O raciocínio que estamos desenvolvendo leva à conclusão de que tanto os dados obtidos a partir de bases analítico-indutivas quanto sintético-dedutivas, não tem condições de amalgamar-se na forma de uma síntese superior de conhecimento. Nenhum dos dois oferece em seu arsenal teórico-metodológico o potencial de moldar a peça de fechamento da cúpula ou do arco sem a qual, aliás, não se pode falar nem em arco nem em cúpula.

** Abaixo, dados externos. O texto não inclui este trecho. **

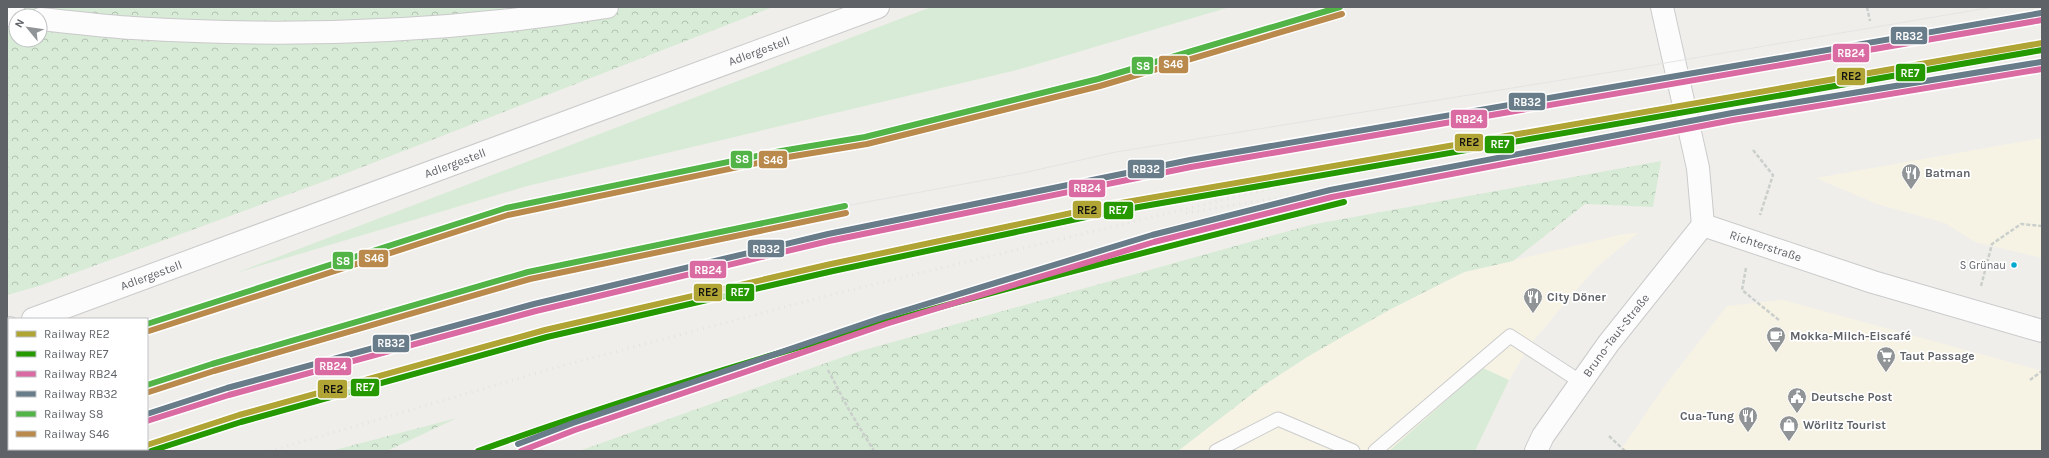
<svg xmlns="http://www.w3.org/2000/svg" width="2049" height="458" font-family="Karla,sans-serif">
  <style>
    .commercial { fill: #f7f3e4 }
    .green { fill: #d8ebd6 }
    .forest { fill: url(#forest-crowns); fill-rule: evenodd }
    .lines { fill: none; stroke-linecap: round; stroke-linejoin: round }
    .lane-casing { stroke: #cbcccc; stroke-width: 15 }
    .secondary-casing { stroke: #cacacb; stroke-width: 24 }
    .path { stroke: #cacfcc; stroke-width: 2.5; stroke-dasharray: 4 2; stroke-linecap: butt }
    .lane { stroke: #fdfcfc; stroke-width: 13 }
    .secondary { stroke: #fdfcfc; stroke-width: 22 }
    .tram { stroke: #e4e4e4; stroke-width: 1 }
    .rail { stroke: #e4e4e4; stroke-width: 3; stroke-dasharray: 1 5; stroke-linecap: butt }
    .rail-1-casing { stroke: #fff; stroke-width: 9 }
    .rail-2-casing { stroke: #fff; stroke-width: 9 }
    .rail-3-casing { stroke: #fff; stroke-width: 9 }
    .rail-4-casing { stroke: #fff; stroke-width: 9 }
    .rail-5-casing { stroke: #fff; stroke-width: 9 }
    .rail-6-casing { stroke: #fff; stroke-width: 9 }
    .rail-1 { stroke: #afa434; stroke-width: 6 }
    .rail-2 { stroke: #269900; stroke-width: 6 }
    .rail-3 { stroke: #da6ba2; stroke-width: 6 }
    .rail-4 { stroke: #697c8a; stroke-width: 6 }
    .rail-5 { stroke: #52b447; stroke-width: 6 }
    .rail-6 { stroke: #ba8a4d; stroke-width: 6 }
    .bus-dot { fill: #00a9ce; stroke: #fff; stroke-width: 1.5 }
    .labels { text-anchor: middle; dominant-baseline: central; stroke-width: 3.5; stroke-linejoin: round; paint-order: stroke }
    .bus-label { font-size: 11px; fill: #5f6368; stroke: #fff; text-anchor: end }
    .street-label { font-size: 12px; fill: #5f6368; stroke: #fff }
    .poi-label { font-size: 12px; font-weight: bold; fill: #5f6368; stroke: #fff; text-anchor: start }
    .line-badge { stroke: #fff; stroke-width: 1.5 }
    .badge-label { font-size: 11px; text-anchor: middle; font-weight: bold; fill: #fff }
    .pale-badge-label { font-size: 11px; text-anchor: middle; font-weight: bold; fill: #111 }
  </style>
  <defs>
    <pattern id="forest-crowns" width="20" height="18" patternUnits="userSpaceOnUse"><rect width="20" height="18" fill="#d8ebd6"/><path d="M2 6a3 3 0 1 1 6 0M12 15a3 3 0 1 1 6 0" fill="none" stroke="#b2c2b1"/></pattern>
  </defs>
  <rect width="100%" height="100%" fill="#efeeea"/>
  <path class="commercial" d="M2042 138V258L1975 242 1945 223 1877 204 1816 178Z
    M1638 233 1597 267 1570 297 1530 345 1509 380 1475 451H1178L1261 387 1307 357 1389 310 1465 272 1624 234Z
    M1783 300 2042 371V451H1620L1666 384 1727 306Z"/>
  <path class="green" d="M931 7H1230L1017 70 527 186 236 273Z
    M1483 368 1509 380 1475 451H1389Z"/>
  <path class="forest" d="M7 7H773L347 173 39 286 7 295ZM16 16H40V40H16Z
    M1661 161 1653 207 1585 204 1513 261 1464 272 1389 310 1307 357 1261 387 1178 451H579L857 352 1310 225Z
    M457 418 387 451H331Z"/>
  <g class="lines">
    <g class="lane-casing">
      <path id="lane" d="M1216 451 1278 419 1353 451
        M1375 451 1510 336 1581 382"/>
    </g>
    <g class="secondary-casing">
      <g id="secondary">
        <path d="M1662 7 1698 168 1703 225"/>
        <path d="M7 15 16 16"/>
        <path d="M40 19C71 22 102 26 133 28 291 38 451 32 607 7"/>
        <path id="s1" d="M1703 225 1873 282 2042 331"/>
        <path id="s2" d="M33 319 878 7"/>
        <path d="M7 329 9 328"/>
        <path id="s3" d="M1536 451 1543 436 1608 344 1703 225"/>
      </g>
    </g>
    <path class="path" d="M1867 7 1870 21
      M1753 150 1773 175 1760 215
      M1746 268 1742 290 1780 321
      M1981 286 1992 244 2021 224 2042 226
      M828 370 849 410 874 451
      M2030 380 2042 371
      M1609 436 1625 451"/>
    <use href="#lane" class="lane"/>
    <use href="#secondary" class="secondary"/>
    <path class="tram" d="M845 206 1023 173 1116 152 1630 69 1993 7"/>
    <path class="rail" d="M1186 213 1625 140
      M270 451 554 368 834 294 1376 163 1619 115"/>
    <g class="rail-1-casing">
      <path id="rail-1" d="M147 445 239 415 545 330 831 264 1109 205 2042 43"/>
    </g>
    <g class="rail-2-casing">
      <path id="rail-2" d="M151 451 241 422 547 337 833 271 1110 212 2042 50
        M478 451C761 350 1052 275 1344 202"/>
    </g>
    <g class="rail-3-casing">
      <path id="rail-3" d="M147 421 229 395 536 311 829 241 1191 167 2042 20
        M521 451 575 430 886 324 1154 242 1332 197 1733 120 2042 69"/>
    </g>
    <g class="rail-4-casing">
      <path id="rail-4" d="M147 414 227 388 534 304 828 234 1190 160 2041 13
        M518 444 573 423 884 317 1152 235 1330 190 1732 113 2041 62"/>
    </g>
    <g class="rail-5-casing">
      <path id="rail-5" d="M147 324 506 208 781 151 865 137 1098 79 1340 7
        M147 385 212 364 528 272 845 206"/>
    </g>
    <g class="rail-6-casing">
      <path id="rail-6" d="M149 331 508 215 782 158 867 144 1100 86 1342 14
        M149 392 214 371 530 279 846 213"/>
    </g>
    <use href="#rail-1" class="rail-1"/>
    <use href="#rail-2" class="rail-2"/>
    <use href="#rail-3" class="rail-3"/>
    <use href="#rail-4" class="rail-4"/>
    <use href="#rail-5" class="rail-5"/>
    <use href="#rail-6" class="rail-6"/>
  </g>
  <defs>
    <g id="restaurant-pin" transform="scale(1)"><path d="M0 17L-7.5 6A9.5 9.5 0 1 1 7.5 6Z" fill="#919496" stroke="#fff"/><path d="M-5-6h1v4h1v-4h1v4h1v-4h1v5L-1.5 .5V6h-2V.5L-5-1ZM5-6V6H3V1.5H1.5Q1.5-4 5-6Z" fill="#fff"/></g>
    <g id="cafe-pin" transform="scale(1)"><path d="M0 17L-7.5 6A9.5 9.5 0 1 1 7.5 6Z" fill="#919496" stroke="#fff"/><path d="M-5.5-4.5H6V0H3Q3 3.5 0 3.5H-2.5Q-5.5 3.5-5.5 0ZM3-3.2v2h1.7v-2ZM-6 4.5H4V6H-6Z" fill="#fff"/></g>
    <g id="supermarket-pin" transform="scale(1)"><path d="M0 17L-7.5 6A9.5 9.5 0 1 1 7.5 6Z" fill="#919496" stroke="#fff"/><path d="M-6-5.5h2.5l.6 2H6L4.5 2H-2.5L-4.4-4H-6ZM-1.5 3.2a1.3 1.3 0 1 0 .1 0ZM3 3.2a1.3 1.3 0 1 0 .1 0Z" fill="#fff"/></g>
    <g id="civic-pin" transform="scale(1)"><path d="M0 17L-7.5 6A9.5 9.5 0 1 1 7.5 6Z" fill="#919496" stroke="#fff"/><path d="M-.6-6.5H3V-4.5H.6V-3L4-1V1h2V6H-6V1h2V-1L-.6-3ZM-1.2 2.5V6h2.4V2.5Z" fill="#fff"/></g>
    <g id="shop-pin" transform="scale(1)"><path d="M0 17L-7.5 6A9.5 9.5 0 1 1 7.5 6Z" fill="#919496" stroke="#fff"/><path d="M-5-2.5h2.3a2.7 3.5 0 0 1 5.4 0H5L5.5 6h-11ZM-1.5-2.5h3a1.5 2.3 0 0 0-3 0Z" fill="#fff"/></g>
  </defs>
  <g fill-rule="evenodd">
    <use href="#restaurant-pin" x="1911" y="173"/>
    <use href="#restaurant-pin" x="1533" y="297"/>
    <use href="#cafe-pin" x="1776" y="336"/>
    <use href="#supermarket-pin" x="1886" y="356"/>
    <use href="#civic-pin" x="1797" y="397"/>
    <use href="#restaurant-pin" x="1748" y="416"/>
    <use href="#shop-pin" x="1789" y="425"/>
  </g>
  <circle class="bus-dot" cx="2014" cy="265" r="3.5"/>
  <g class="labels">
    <g class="bus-label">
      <text x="2006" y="265">S Grünau</text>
    </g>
    <g class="street-label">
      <text stroke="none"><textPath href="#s2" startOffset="774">Adlergestell</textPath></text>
      <text stroke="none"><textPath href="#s2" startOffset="450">Adlergestell</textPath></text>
      <text stroke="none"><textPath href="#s1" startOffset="66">Richterstraße</textPath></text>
      <text stroke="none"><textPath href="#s2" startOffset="126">Adlergestell</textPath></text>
      <text stroke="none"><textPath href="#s3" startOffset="141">Bruno-Taut-Straße</textPath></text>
    </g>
    <g class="poi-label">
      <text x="1925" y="173">Batman</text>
      <text x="1547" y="297">City Döner</text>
      <text x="1790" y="336">Mokka-Milch-Eiscafé</text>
      <text x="1900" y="356">Taut Passage</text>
      <text x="1811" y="397">Deutsche Post</text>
      <text x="1734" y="416" text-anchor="end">Cua-Tung</text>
      <text x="1803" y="425">Wörlitz Tourist</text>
    </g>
  </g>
  <g class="line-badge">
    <rect x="1890" y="26" width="38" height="19" rx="4" fill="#697c8a"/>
    <rect x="1832" y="43" width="38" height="20" rx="4" fill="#da6ba2"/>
    <rect x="1158" y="55" width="31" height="19" rx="4" fill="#ba8a4d"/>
    <rect x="1131" y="56" width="23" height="19" rx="4" fill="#52b447"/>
    <rect x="1895" y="63" width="31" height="19" rx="4" fill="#269900"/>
    <rect x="1836" y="67" width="30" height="19" rx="4" fill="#afa434"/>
    <rect x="1508" y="92" width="38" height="19" rx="4" fill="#697c8a"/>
    <rect x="1450" y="109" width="38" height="20" rx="4" fill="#da6ba2"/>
    <rect x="1454" y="133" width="30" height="19" rx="4" fill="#afa434"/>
    <rect x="1484" y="135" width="31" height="19" rx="4" fill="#269900"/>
    <rect x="730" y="150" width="23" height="19" rx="4" fill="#52b447"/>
    <rect x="758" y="150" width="30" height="19" rx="4" fill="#ba8a4d"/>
    <rect x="1127" y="159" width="38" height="20" rx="4" fill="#697c8a"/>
    <rect x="1068" y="179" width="38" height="19" rx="4" fill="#da6ba2"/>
    <rect x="1072" y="200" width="30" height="19" rx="4" fill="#afa434"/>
    <rect x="1103" y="201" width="31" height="19" rx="4" fill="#269900"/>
    <rect x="747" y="239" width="38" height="19" rx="4" fill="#697c8a"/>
    <rect x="358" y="249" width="31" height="19" rx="4" fill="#ba8a4d"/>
    <rect x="332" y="251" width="22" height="19" rx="4" fill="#52b447"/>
    <rect x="689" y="260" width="38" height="19" rx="4" fill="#da6ba2"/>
    <rect x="693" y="283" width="30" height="19" rx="4" fill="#afa434"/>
    <rect x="725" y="283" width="30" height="19" rx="4" fill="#269900"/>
    <rect x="372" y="334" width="38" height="19" rx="4" fill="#697c8a"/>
    <rect x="314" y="357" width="38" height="19" rx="4" fill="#da6ba2"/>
    <rect x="350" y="378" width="30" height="19" rx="4" fill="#269900"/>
    <rect x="317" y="379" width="31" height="20" rx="4" fill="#afa434"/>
  </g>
  <g class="badge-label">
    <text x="1909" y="40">RB32</text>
    <text x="1851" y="57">RB24</text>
    <text x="1173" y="68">S46</text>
    <text x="1143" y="70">S8</text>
    <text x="1910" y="77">RE7</text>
    <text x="1527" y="106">RB32</text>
    <text x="1469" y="123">RB24</text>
    <text x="1500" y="148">RE7</text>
    <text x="742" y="163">S8</text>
    <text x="773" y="164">S46</text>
    <text x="1146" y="173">RB32</text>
    <text x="1087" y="192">RB24</text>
    <text x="1118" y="214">RE7</text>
    <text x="766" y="253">RB32</text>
    <text x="374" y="262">S46</text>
    <text x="343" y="265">S8</text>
    <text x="708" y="274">RB24</text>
    <text x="740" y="296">RE7</text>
    <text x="391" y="347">RB32</text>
    <text x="333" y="370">RB24</text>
    <text x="365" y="391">RE7</text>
  </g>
  <g class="pale-badge-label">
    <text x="1851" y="80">RE2</text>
    <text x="1469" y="146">RE2</text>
    <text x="1087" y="214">RE2</text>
    <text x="708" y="296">RE2</text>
    <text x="333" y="393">RE2</text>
  </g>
  <rect width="2049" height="458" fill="none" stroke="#5f6368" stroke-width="16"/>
  <rect x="8" y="318" width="140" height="132" fill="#ffffff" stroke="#bfc1c3"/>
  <rect x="16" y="331" width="20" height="6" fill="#afa434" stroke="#bfc1c3"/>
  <text x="44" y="338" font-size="12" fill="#5f6368">Railway RE2</text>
  <rect x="16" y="351" width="20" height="6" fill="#269900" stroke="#bfc1c3"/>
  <text x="44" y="358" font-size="12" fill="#5f6368">Railway RE7</text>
  <rect x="16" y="371" width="20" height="6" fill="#da6ba2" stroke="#bfc1c3"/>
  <text x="44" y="378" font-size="12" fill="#5f6368">Railway RB24</text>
  <rect x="16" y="391" width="20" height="6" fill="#697c8a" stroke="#bfc1c3"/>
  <text x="44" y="398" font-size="12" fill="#5f6368">Railway RB32</text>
  <rect x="16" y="411" width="20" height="6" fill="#52b447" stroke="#bfc1c3"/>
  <text x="44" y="418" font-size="12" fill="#5f6368">Railway S8</text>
  <rect x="16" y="431" width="20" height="6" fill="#ba8a4d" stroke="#bfc1c3"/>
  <text x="44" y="438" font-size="12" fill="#5f6368">Railway S46</text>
  <g transform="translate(28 28) rotate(299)"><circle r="19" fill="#ffffff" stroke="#bfc1c3"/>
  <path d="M0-3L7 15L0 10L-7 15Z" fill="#919496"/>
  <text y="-6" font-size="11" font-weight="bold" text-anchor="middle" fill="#5f6368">N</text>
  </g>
</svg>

O Pe. Balduino Rambo diante da dificuldade de harmonizar, de amalgamar o progresso das Ciências Naturais com o sistema Aristotélico-Tomista, pergunta se não seria oportuno abandonar as vias convencionais da produção do conhecimento, ou pelo menos chamar em socorro o velho Platonismo com sua linha de pensamento e aproveitar das Escolas convencionais somente aquilo que se enquadra nas leis perenes do Pensamento Humano, porque,
Entre a Ciência e a Fé (entre as Ciências Naturais, a Filosofia, a Teologia, as Ciências Humanas, as Letras e Artes. (inciso do autor), estende-se o vasto campo da intuição, que não é outra coisa senão um conhecimento condensado. Não se trata ali tanto do significado e da expressão imediata da palavra, como do som subliminar que emite e da ressonância que desperta. A essa melodia concomitante da linguagem humana até hoje se prestou muito pouca atenção. Bem considerada ela não é um som secundário, e sim a nota dominante no concerto musical do espírito dinâmico do homem. (Rambo, Balduino. 1994.)